The tiny inlet in the south of the island is a highly-protected nature reserve and a haven for sun-worshippers.

But Mrs Shipp’s latest holiday home, a 70ft ex-World War II ammunitions barge, angered other houseboat owners when she moved it to the site in September 2010.

It has caused so much upset, Havant Borough Council has ordered Mrs Shipp to move it by August. She has now begun an appeal against the action saying the council’s rule of not allowing houseboats of over 45ft is unlawful.

Martin Ward, a beach chalet owner, said: ‘I can’t see it directly from my chalet but for the people who can it’s blighted their lives, it looks so appalling.

‘It looks like a harbour wall from the outside. It’s a great big monstrosity.

‘Mrs Shipp claimed that it was a little bit larger than the original houseboat but it is in fact 2.75 times the volume of what was there before.

‘It is totally out of place.
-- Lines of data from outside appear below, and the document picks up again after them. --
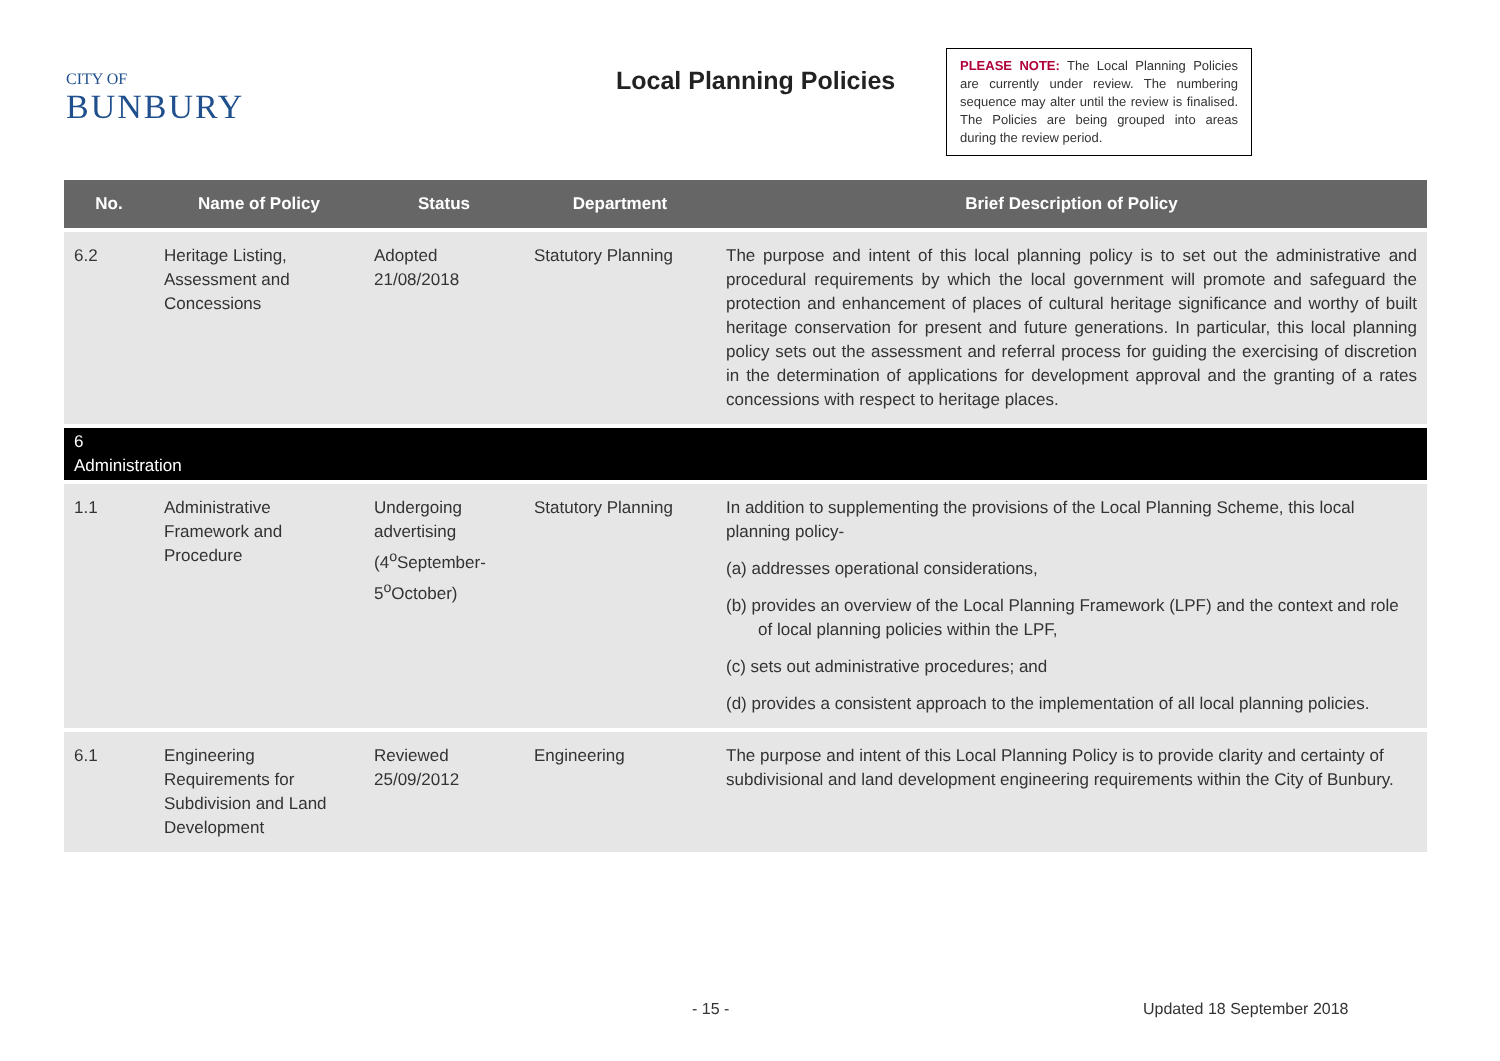CITY OF
BUNBURY
Local Planning Policies
PLEASE NOTE: The Local Planning Policies are currently under review. The numbering sequence may alter until the review is finalised. The Policies are being grouped into areas during the review period.
| No. | Name of Policy | Status | Department | Brief Description of Policy |
| --- | --- | --- | --- | --- |
| 6.2 | Heritage Listing, Assessment and Concessions | Adopted 21/08/2018 | Statutory Planning | The purpose and intent of this local planning policy is to set out the administrative and procedural requirements by which the local government will promote and safeguard the protection and enhancement of places of cultural heritage significance and worthy of built heritage conservation for present and future generations. In particular, this local planning policy sets out the assessment and referral process for guiding the exercising of discretion in the determination of applications for development approval and the granting of a rates concessions with respect to heritage places. |
| 6 Administration | | | | |
| 1.1 | Administrative Framework and Procedure | Undergoing advertising (4<sup>o</sup>September-5<sup>o</sup>October) | Statutory Planning | In addition to supplementing the provisions of the Local Planning Scheme, this local planning policy- (a) addresses operational considerations, (b) provides an overview of the Local Planning Framework (LPF) and the context and role of local planning policies within the LPF, (c) sets out administrative procedures; and (d) provides a consistent approach to the implementation of all local planning policies. |
| 6.1 | Engineering Requirements for Subdivision and Land Development | Reviewed 25/09/2012 | Engineering | The purpose and intent of this Local Planning Policy is to provide clarity and certainty of subdivisional and land development engineering requirements within the City of Bunbury. |
- 15 - Updated 18 September 2018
The other half of The Kench was purchased by Hampshire County Council at taxpayers’ expense to preserve the area for nature and tranquillity.

‘That objective is being ruined by this ugly barge.’

Natural England has told Mrs Shipp to stop the maintenance work she began on the barge last week because they feel it would be detrimental to the area, which is a Site of Special Scientific Interest.

In a statement, the council said the siting of the barge, and modification and conversion works, by reason of their size, scale and visual prominence would appear harmful to the surrounding area and distinctive coastal landscape, and would be detrimental to visual amenity and harmful to the character of the area. It also said it would risk harm to the area.

But Mrs Shipp’s planning consultant Sue Organ said: ‘Mrs Shipp has had a houseboat on this mooring since before planning permission was required.

‘This is the third houseboat her family have had on this mooring, which is big enough to accommodate it.

‘The mooring could actually accommodate a boat bigger than this barge but she is not looking to have the biggest boat, just the best for the location.

‘This size limit has been dreamed up by Havant Borough Council. The barge is not a building, it’s like a caravan, it can be moved to and fro.

‘The fact it is bigger than 45ft is why we’re appealing.

‘We don’t agree that the reasons they have given are lawful.

‘We think the mooring is the use of the land and you can change boats on the mooring as long as you don’t overstep it.’